Figure 6. Arrayed Notch ligands drive cholangiocytic fate specification.

(A) Immunolabeling of arrayed Fc-recombinant JAG1 and DLL1. Scale bar is 50 μm. (B) Immunofluorescence micrograph showing BMEL cells in TGFβ1−. Arrowhead shows spatial specificity of cholangiocytic (OPN+) differentiation at the edge of the island surrounding an OPN—core. Scale bar is 150 μm. (C) ALB quantification of shRNA-infected BMEL cells in TGFβ1− on five ECM proteins. (D) OPN quantification of shRNA-infected BMEL cells in TGFβ1− on five ECM proteins. Break in y-axis applies only to bar for JAG1/laminin/shDll1 condition. Data presented as mean ± s.e.m. with n ≥ 3. Hypothesis testing in (C,D) was performed as follows: For control cells, Student’s t-tests were performed against IgG for each arrayed Notch ligand within each ECM condition with P-values indicated for P < 0.05 (*). For shDll1 and shJag1 cells, Student’s t-tests were performed against the corresponding arrayed Notch ligand for control cells, again within each ECM condition with P-values indicated for P < 0.05 (^). See also Supplemental Figs S8 and S9.

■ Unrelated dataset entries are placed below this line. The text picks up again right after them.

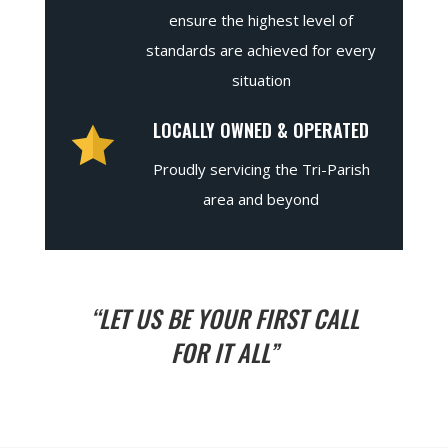
ensure the highest level of
standards are achieved for every
situation
LOCALLY OWNED & OPERATED
Proudly servicing the Tri-Parish
area and beyond
“LET US BE YOUR FIRST CALL
FOR IT ALL”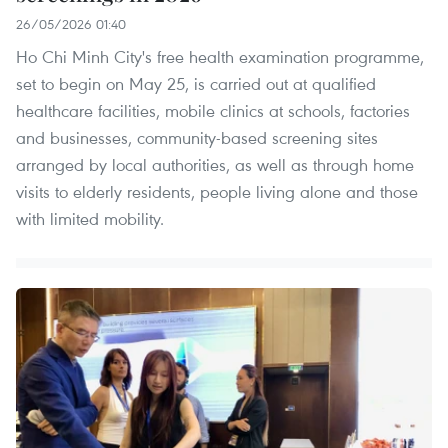
26/05/2026 01:40
Ho Chi Minh City's free health examination programme,
set to begin on May 25, is carried out at qualified
healthcare facilities, mobile clinics at schools, factories
and businesses, community-based screening sites
arranged by local authorities, as well as through home
visits to elderly residents, people living alone and those
with limited mobility.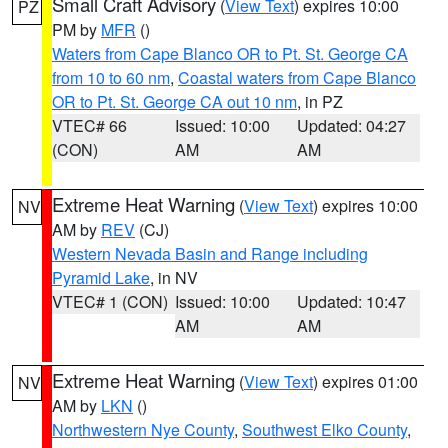
Small Craft Advisory
(
View Text
) expires 10:00
PZ
PM by
MFR
()
Waters from Cape Blanco OR to Pt. St. George CA
from 10 to 60 nm
,
Coastal waters from Cape Blanco
OR to Pt. St. George CA out 10 nm
, in PZ
VTEC# 66
Issued: 10:00
Updated: 04:27
(CON)
AM
AM
Extreme Heat Warning
(
View Text
) expires 10:00
NV
AM by
REV
(CJ)
Western Nevada Basin and Range including
Pyramid Lake
, in NV
VTEC# 1 (CON)
Issued: 10:00
Updated: 10:47
AM
AM
Extreme Heat Warning
(
View Text
) expires 01:00
NV
AM by
LKN
()
Northwestern Nye County
,
Southwest Elko County
,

Figure 7. Imaging cytometry of Notch ligand arrays.

(A) Contour maps showing imaging cytometry of shRNA-infected BMEL cells responding to Notch ligands on collagen III. Dotted lines show cutoffs determining cell positivity for both ALB (x-axis) and OPN (y-axis). (B) Immunofluorescence micrographs showing varying response to Notch ligand by shRNA-infected BMEL cells. Scale bar is 150 μm.

Figure 8. Schematic summary of approach and findings.

Cellular microarrays enable controlled studies of the combined effects of microenvironmental signals, including TGFβ, Notch, and ECM. Analysis of BMEL cell differentiation within cellular microarrays and complementary co-culture formats is further suggestive of the following roles for distinct Notch ligands: TGFβ1 and cell-extrinsic Notch ligands (JAG1 and DLL1) cooperate to induce cholangiocytic fate; cell-intrinsic DLL1 plays a role in the suppression of hepatocytic fate in response to TGFβ1; and cell-intrinsic DLL1 inhibits the generation of double-positive (ALB+/OPN+) cells during differentiation.